▶ [ZU LESENDER AUSZUG]:
Ganz langsam, vorsichtig und bedächtig erobert sich die Gitarre in letzter Zeit verlorenes Terrain zurück. Überraschenderweise allerdings nicht in den Grenzbereichen zur elektronischen Musik, wie sie Tortoise und andere erforscht haben, sondern auf dem ureigensten Gelände des so altmodischen Bandzusammenhangs. Einem übergeordneten Konzept, das sich in beats per minute messen läßt, setzen June of 44, Mogwai oder eben auch Karate das relativ freie Spiel der Kräfte entgegen. Zwei Gitarren, ein Baß, ein Schlagzeug, die klassische Besetzung eben, spielen miteinander, gegeneinander und auch aneinander vorbei.

▶ [GELIEFERTE DATEN]:
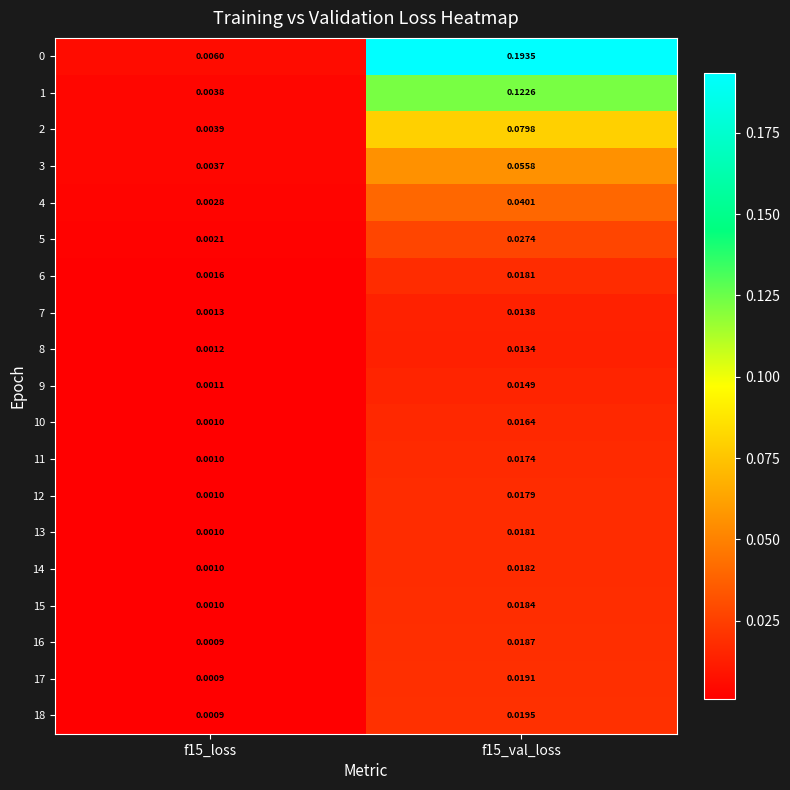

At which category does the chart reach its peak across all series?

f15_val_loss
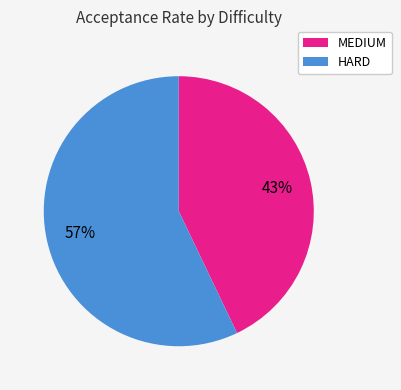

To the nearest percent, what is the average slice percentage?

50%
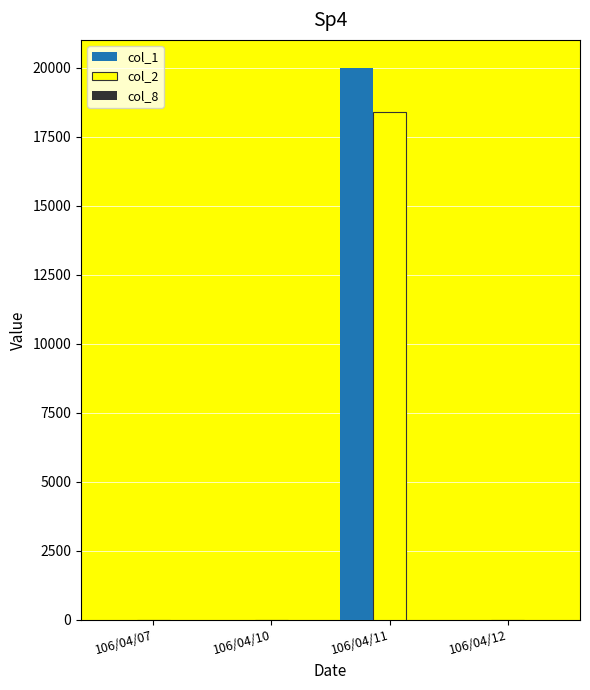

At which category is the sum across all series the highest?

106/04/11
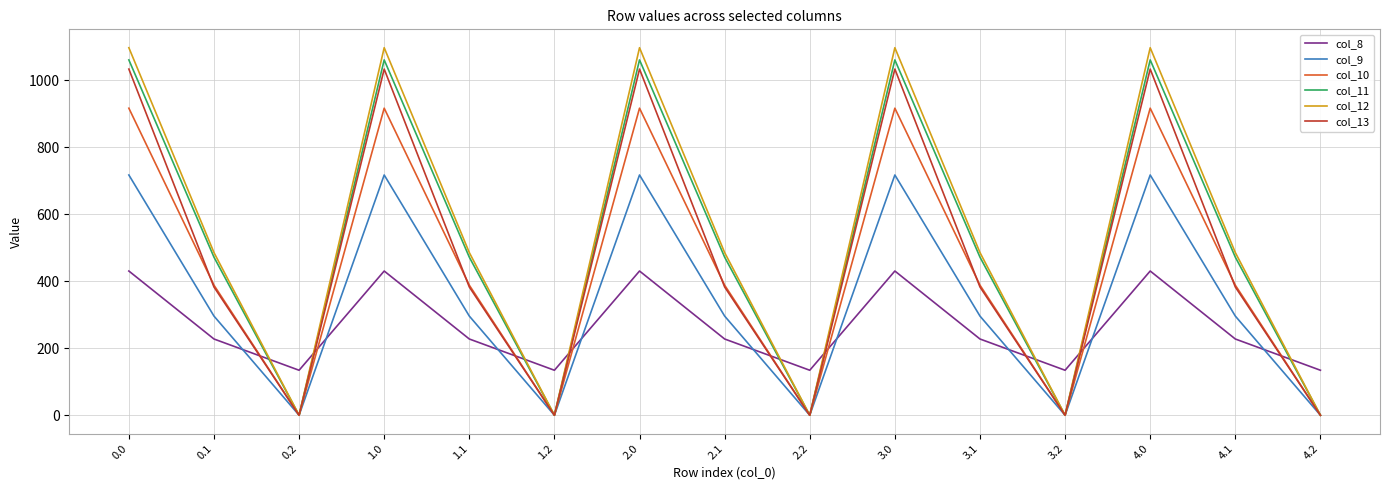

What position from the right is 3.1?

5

▶ [DURCHZUFÜHRENDE SCHRITTE]:
A: Prüfen Sie, ob die folgenden Aussagen mit dem Auszug über die Gitarre übereinstimmen, und belegen Sie jede Entscheidung mit den wörtlich zitierten ausschlaggebenden Worten: (i) Die Gitarre gewinnt vor allem in den Grenzbereichen zur elektronischen Musik Terrain zurück. (ii) Die klassische Besetzung besteht aus zwei Gitarren, einem Baß und einem Schlagzeug. (iii) Karate wird in einer Reihe mit June of 44 und Mogwai genannt.
B: In welcher Einheit lässt sich laut dem Auszug über die Gitarre das übergeordnete Konzept messen?
C: Führen Sie den Auszug über die Gitarre im Anschluss an seinen letzten Satz weiter.

▶ [BEREITGESTELLTE ANTWORTEN]:
A:
(i) Nein: „Überraschenderweise allerdings nicht in den Grenzbereichen zur elektronischen Musik“
(ii) Ja: „Zwei Gitarren, ein Baß, ein Schlagzeug, die klassische Besetzung eben“
(iii) Ja: „June of 44, Mogwai oder eben auch Karate“

B: In beats per minute.

C:
„Wir sind aufgewachsen mit lauten, ernsthaften, weißen Bands aus der Mittelklasse, die noch auf Vinyl veröffentlichten und zusammen abhingen“, erzählt Geoff Farina, Sprachrohr des Quartetts aus Boston, Massachusetts, „wir haben keine Ahnung, wie man eine Band sonst betreibt.“ Und im nächsten Atemzug weist Farina die Vorstellung von sich, Karate und ihr gemütlich auf- und abschwellender Rock seien hintergründig oder gar ironisch gemeint. Statt dessen doziert der gute Mann gern mal über seinen Gitarrensound, den er möglichst unverzerrt hält, weil ihm die prinzipiell überladenen Gitarren der letzten Jahre auf die Nerven gehen. Mit Hilfe uralter Taschenspielertricks wie Laut-leise-Kontrasten, elegischer Melancholie und kantiger Zickigkeit zerren Karate das Genre zurück zu einer neuen Ehrlichkeit, die auch vor den häßlichen Seiten des Rock nicht zurückschreckt. Der König hat seine neuen Kleider gesehen und zieht sich nun doch lieber wieder die alten Klamotten an.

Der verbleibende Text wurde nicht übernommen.